AVAILABLE DATA:
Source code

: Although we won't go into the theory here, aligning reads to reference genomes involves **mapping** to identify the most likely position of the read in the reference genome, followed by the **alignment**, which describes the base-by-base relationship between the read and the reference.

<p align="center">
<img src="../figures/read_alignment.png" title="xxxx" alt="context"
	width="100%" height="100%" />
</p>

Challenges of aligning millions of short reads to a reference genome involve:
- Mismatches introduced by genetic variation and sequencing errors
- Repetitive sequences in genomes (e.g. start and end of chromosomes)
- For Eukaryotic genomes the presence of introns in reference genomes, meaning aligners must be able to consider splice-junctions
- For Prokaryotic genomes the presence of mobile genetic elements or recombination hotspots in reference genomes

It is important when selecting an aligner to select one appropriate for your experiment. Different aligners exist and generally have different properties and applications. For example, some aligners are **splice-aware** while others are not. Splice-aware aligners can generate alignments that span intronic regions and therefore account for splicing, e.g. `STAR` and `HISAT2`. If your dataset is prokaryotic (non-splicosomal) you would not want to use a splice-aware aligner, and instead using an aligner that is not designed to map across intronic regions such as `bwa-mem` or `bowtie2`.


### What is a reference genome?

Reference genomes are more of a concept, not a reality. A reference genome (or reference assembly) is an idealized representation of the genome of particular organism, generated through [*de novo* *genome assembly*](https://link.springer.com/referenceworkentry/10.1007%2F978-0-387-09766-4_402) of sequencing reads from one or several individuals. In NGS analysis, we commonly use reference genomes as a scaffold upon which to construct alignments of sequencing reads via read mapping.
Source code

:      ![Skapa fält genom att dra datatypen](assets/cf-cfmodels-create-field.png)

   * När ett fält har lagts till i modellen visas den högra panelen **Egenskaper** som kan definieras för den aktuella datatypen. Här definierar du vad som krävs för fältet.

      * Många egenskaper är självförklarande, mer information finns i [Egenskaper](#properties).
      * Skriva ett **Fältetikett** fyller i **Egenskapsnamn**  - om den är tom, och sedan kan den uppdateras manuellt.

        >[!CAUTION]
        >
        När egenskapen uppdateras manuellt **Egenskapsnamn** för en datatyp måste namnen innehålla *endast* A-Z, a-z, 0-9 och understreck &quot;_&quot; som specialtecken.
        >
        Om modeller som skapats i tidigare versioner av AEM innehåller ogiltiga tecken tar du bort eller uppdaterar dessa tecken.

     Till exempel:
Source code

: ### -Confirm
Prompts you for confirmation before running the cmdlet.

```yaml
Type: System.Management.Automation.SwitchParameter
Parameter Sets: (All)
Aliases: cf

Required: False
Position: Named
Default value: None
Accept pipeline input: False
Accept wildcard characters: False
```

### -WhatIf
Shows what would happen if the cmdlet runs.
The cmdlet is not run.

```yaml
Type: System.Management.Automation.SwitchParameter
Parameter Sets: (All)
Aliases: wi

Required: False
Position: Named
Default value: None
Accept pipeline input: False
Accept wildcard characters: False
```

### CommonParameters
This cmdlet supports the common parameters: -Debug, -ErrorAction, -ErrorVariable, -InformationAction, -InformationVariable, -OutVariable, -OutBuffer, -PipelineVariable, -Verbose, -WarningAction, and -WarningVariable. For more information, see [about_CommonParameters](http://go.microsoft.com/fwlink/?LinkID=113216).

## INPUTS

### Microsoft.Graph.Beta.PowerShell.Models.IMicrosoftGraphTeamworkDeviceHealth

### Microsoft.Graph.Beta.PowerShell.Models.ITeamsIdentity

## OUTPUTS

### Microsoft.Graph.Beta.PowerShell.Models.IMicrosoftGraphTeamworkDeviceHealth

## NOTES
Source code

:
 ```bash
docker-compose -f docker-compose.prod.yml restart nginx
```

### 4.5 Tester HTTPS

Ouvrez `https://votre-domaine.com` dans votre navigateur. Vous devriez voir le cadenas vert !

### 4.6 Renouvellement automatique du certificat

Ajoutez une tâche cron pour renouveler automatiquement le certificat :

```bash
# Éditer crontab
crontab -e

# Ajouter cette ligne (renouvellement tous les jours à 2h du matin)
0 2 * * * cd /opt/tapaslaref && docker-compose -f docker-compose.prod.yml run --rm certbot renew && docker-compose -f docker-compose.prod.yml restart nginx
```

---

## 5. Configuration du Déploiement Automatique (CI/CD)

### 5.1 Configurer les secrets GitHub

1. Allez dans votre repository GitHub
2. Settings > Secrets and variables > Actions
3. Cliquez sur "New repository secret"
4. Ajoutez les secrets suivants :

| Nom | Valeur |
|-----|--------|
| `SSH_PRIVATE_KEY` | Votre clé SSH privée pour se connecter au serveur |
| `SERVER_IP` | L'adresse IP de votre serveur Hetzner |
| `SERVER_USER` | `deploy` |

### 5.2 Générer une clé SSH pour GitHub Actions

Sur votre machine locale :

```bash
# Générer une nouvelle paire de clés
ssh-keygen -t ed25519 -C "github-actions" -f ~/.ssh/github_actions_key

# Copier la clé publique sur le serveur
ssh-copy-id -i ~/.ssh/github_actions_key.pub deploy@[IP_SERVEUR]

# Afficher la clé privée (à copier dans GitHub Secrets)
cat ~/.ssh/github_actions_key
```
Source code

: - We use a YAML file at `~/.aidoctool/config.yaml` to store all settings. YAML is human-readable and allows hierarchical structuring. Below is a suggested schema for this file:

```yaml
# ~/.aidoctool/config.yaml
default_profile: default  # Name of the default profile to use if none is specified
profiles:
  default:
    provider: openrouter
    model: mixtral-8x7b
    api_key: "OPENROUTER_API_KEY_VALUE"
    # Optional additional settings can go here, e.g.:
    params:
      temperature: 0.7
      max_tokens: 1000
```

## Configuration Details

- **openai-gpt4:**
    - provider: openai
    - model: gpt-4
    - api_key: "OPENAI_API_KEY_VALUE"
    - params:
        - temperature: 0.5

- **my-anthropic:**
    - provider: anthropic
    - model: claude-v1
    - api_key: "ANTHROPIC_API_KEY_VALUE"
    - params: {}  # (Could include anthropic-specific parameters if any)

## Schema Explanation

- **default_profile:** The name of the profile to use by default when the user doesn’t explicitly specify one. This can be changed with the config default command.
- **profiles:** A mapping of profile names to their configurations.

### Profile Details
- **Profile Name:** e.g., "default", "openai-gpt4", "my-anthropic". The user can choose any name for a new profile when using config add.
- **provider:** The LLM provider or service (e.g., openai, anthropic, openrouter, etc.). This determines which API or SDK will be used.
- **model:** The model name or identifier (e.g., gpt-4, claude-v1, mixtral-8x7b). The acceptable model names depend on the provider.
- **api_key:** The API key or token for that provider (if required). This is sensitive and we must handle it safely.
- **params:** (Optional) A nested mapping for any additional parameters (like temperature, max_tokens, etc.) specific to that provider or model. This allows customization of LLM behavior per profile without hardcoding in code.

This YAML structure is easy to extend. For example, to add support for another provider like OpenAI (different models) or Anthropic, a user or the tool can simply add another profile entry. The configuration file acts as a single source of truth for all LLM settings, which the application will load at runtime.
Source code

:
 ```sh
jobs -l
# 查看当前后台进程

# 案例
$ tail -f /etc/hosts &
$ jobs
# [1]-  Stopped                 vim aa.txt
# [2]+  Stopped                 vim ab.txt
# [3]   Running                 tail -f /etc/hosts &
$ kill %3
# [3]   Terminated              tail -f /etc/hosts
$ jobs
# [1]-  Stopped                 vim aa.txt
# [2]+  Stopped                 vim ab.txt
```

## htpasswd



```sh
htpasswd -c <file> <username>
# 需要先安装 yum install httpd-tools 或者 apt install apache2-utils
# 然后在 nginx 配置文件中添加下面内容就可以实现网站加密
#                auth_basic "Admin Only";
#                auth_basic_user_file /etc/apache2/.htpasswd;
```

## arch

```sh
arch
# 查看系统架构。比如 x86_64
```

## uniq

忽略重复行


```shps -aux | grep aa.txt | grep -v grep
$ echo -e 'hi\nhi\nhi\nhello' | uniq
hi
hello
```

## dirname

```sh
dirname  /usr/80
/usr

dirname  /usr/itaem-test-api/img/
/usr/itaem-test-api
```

DIRECTIONS FOR THIS TASK: If a line in the records above contains "deploy", copy that line.

RESULT OF THIS TASK:
| `SERVER_USER` | `deploy` |
ssh-copy-id -i ~/.ssh/github_actions_key.pub deploy@[IP_SERVEUR]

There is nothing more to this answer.